Прошло десять дней. Сентябрь близился к концу, я вернулась в Нью-Йорк и сидела в библиотеке своей квартиры, у окна с видом на Пятую авеню, праздно наблюдая за полуденной транспортной пробкой в ожидании Нейта Натаниеля. Душеприказчиком Люциуса был Кредитный банк, а Нейт выступал как его представитель. Этим утром по телефону он объявил, что у него есть для меня новости.
Я продолжала одеваться в черное, но уже по привычке, поскольку утрата была омрачена гневом — моим теперешним постоянным спутником. У меня была масса времени, чтобы поразмыслить над обстоятельствами смерти Люциуса. Его предсмертные судороги снова и снова возникали в моем сознании, все больше напоминая зловещий видеоклип, в памяти всплывали мелочи, которым поначалу я не придала значения. Сознавая, что интрижка завязалась, быть может, с первых же дней и продолжалась все лето, воображая то, что предшествовало моему появлению в кабинке, я невольно вспоминала слова Джун: «Самый большой слепец — рогоносец!» Мой гнев, все более яростный, был направлен на Монику, а не на Люциуса, который, как и Гил (теперь я это знала), стал жертвой развратницы. Это она толкнула его на путь греха. Люциус не нашел в себе сил противиться чарам Моники.
Из окна квартиры, расположенной на пятнадцатом этаже одного из самых престижных зданий города, был еще и потрясающий вид на Центральный парк. Я устремила взгляд вдаль и подумала, что осенью парк напоминает лоскутное одеяло в красно-желто-коричневых тонах, протянувшееся до самого горизонта. Дни становились все короче, лето прошло, а с ним заканчивалась и самая долгая глава моей жизни. Вот-вот предстояло поставить в ней последнюю точку.

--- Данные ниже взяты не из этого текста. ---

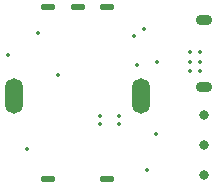
<source format=gbr>
%TF.GenerationSoftware,Altium Limited,Altium Designer,20.1.8 (145)*%
G04 Layer_Color=0*
%FSLAX45Y45*%
%MOMM*%
%TF.SameCoordinates,CA905C98-E8E4-4B69-B290-3362CF0B177B*%
%TF.FilePolarity,Positive*%
%TF.FileFunction,Plated,1,2,PTH,Drill*%
%TF.Part,Single*%
G01*
G75*
%TA.AperFunction,ComponentDrill*%
%ADD55C,0.80000*%
%ADD56O,1.50000X3.00000*%
%ADD57O,1.25000X0.50000*%
%ADD58O,1.40000X0.90000*%
%TA.AperFunction,ViaDrill,NotFilled*%
%ADD59C,0.35000*%
D55*
X1748800Y106680D02*
D03*
Y614680D02*
D03*
Y360680D02*
D03*
D56*
X1214500Y775500D02*
D03*
X139500D02*
D03*
D57*
X427000Y75500D02*
D03*
X927000D02*
D03*
X677000Y1525500D02*
D03*
X427000D02*
D03*
X927000D02*
D03*
D58*
X1748800Y849000D02*
D03*
Y1415000D02*
D03*
D59*
X1181807Y1035220D02*
D03*
X1031233Y609063D02*
D03*
X863926D02*
D03*
Y536463D02*
D03*
X1031233D02*
D03*
X340829Y1305737D02*
D03*
X507516Y955040D02*
D03*
X91440Y1122680D02*
D03*
X246219Y322942D02*
D03*
X1265389Y147388D02*
D03*
X1344294Y449079D02*
D03*
X1632276Y1144774D02*
D03*
X1711100D02*
D03*
Y989226D02*
D03*
X1632276D02*
D03*
X1711100Y1067000D02*
D03*
X1632276D02*
D03*
X1348769D02*
D03*
X1236980Y1346408D02*
D03*
X1156809Y1285894D02*
D03*
%TF.MD5,26f52fd18cf954c5d0c32bc80bd43f19*%
M02*

</source>
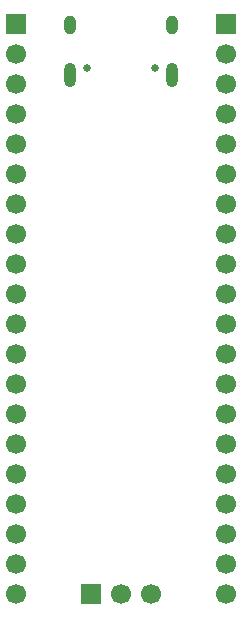
<source format=gbr>
%TF.GenerationSoftware,KiCad,Pcbnew,9.0.6*%
%TF.CreationDate,2025-12-04T10:49:31-05:00*%
%TF.ProjectId,Devboard,44657662-6f61-4726-942e-6b696361645f,rev?*%
%TF.SameCoordinates,Original*%
%TF.FileFunction,Soldermask,Bot*%
%TF.FilePolarity,Negative*%
%FSLAX46Y46*%
G04 Gerber Fmt 4.6, Leading zero omitted, Abs format (unit mm)*
G04 Created by KiCad (PCBNEW 9.0.6) date 2025-12-04 10:49:31*
%MOMM*%
%LPD*%
G01*
G04 APERTURE LIST*
%ADD10R,1.700000X1.700000*%
%ADD11C,1.700000*%
%ADD12O,1.000000X1.600000*%
%ADD13O,1.000000X2.100000*%
%ADD14C,0.650000*%
G04 APERTURE END LIST*
D10*
%TO.C,J4*%
X76160000Y-107690000D03*
D11*
X78700000Y-107690000D03*
X81240000Y-107690000D03*
%TD*%
D10*
%TO.C,J3*%
X87590000Y-59470000D03*
D11*
X87590000Y-62010000D03*
X87590000Y-64550000D03*
X87590000Y-67090000D03*
X87590000Y-69630000D03*
X87590000Y-72170000D03*
X87590000Y-74710000D03*
X87590000Y-77250000D03*
X87590000Y-79790000D03*
X87590000Y-82330000D03*
X87590000Y-84870000D03*
X87590000Y-87410000D03*
X87590000Y-89950000D03*
X87590000Y-92490000D03*
X87590000Y-95030000D03*
X87590000Y-97570000D03*
X87590000Y-100110000D03*
X87590000Y-102650000D03*
X87590000Y-105190000D03*
X87590000Y-107730000D03*
%TD*%
D10*
%TO.C,J2*%
X69810000Y-59470000D03*
D11*
X69810000Y-62010000D03*
X69810000Y-64550000D03*
X69810000Y-67090000D03*
X69810000Y-69630000D03*
X69810000Y-72170000D03*
X69810000Y-74710000D03*
X69810000Y-77250000D03*
X69810000Y-79790000D03*
X69810000Y-82330000D03*
X69810000Y-84870000D03*
X69810000Y-87410000D03*
X69810000Y-89950000D03*
X69810000Y-92490000D03*
X69810000Y-95030000D03*
X69810000Y-97570000D03*
X69810000Y-100110000D03*
X69810000Y-102650000D03*
X69810000Y-105190000D03*
X69810000Y-107730000D03*
%TD*%
D12*
%TO.C,J1*%
X74380000Y-59550000D03*
D13*
X74380000Y-63730000D03*
D12*
X83020000Y-59550000D03*
D13*
X83020000Y-63730000D03*
D14*
X75810000Y-63200000D03*
X81590000Y-63200000D03*
%TD*%
M02*

</source>
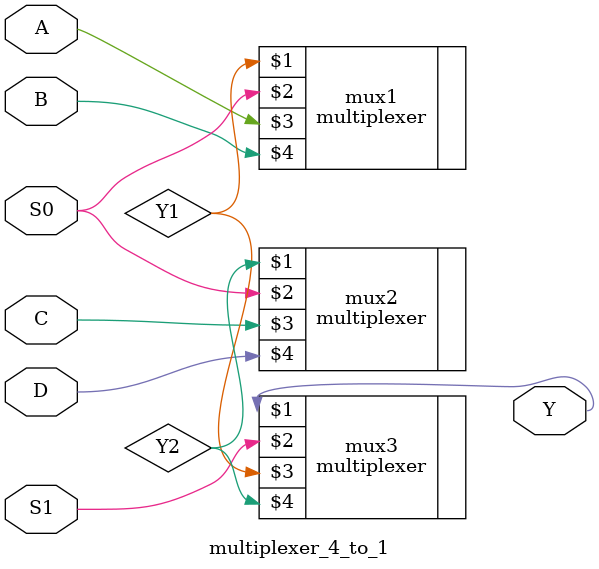
<source format=v>
module multiplexer_4_to_1 (
    Y,S0,S1,A,B,C,D
);
    input S0,S1,A,B,C,D;
    output Y;

    wire Y1,Y2;
    multiplexer mux1 (Y1,S0,A,B);
    multiplexer mux2 (Y2,S0,C,D);
    multiplexer mux3 (Y,S1,Y1,Y2);

endmodule
</source>
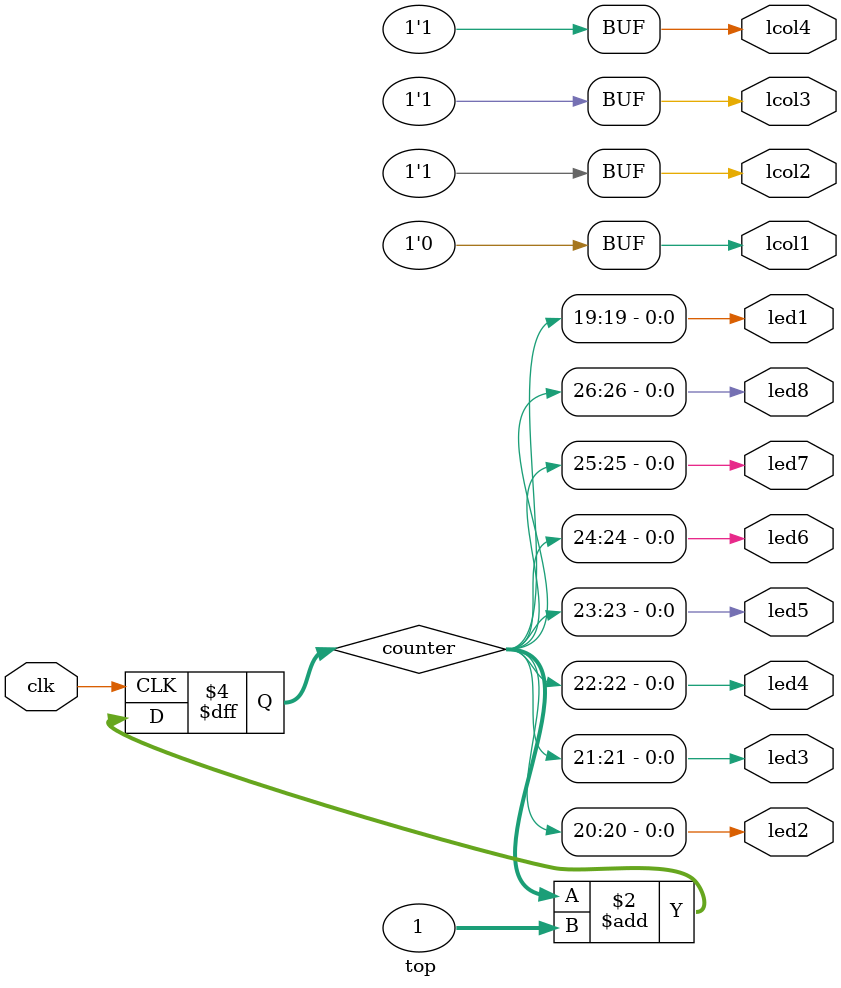
<source format=v>
/*
 *  
 *  Copyright(C) 2018 Gerald Coe, Devantech Ltd <gerry@devantech.co.uk>
 * 
 *  Permission to use, copy, modify, and/or distribute this software for any purpose with or
 *  without fee is hereby granted, provided that the above copyright notice and 
 *  this permission notice appear in all copies.
 * 
 *  THE SOFTWARE IS PROVIDED "AS IS" AND THE AUTHOR DISCLAIMS ALL WARRANTIES WITH REGARD TO
 *  THIS SOFTWARE INCLUDING ALL IMPLIED WARRANTIES OF MERCHANTABILITY AND FITNESS. 
 *  IN NO EVENT SHALL THE AUTHOR BE LIABLE FOR ANY SPECIAL, DIRECT, INDIRECT, OR CONSEQUENTIAL 
 *  DAMAGES OR ANY DAMAGES WHATSOEVER RESULTING FROM LOSS OF USE, DATA OR PROFITS, WHETHER IN
 *  AN ACTION OF CONTRACT, NEGLIGENCE OR OTHER TORTIOUS ACTION, ARISING OUT OF OR IN 
 *  CONNECTION WITH THE USE OR PERFORMANCE OF THIS SOFTWARE.
 * 
 */


// Blink an LED provided an input clock
/* module */
module top (clk, led1, led2, led3, led4, led5, led6, led7, led8, lcol1, lcol2, lcol3, lcol4 );
    /* I/O */
    input clk;
    output led1;
    output led2;
    output led3;
    output led4;
    output led5;
    output led6;
    output led7;
    output led8;
    output lcol1;
    output lcol2;
    output lcol3;
    output lcol4;

    /* Counter register */
    reg [31:0] counter = 32'b0;

    /* LED drivers - counter is inverted for display because leds are active low */
    assign {led8, led7, led6, led5, led4, led3, led2, led1} = counter[26:19];// ^ 8'hff; 
    assign {lcol4, lcol3, lcol2, lcol1} = 4'b1110;


    /* Count up on every edge of the incoming 12MHz clk */
    always @ (posedge clk) begin
        counter <= counter + 1;
    end

endmodule

</source>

Из времен года в Нью-Йорке я больше всего любила раннюю осень, потому что она несла с собой открытие сезона в опере, балете, концертных залах — начало всевозможных интересных событий. Я думала о том, что это поможет примириться со вдовством, и прикидывала разные возможности, в том числе поездку в какие-нибудь экзотические места — это, как ничто иное, помогает проветрить мозги. Куда нацелиться?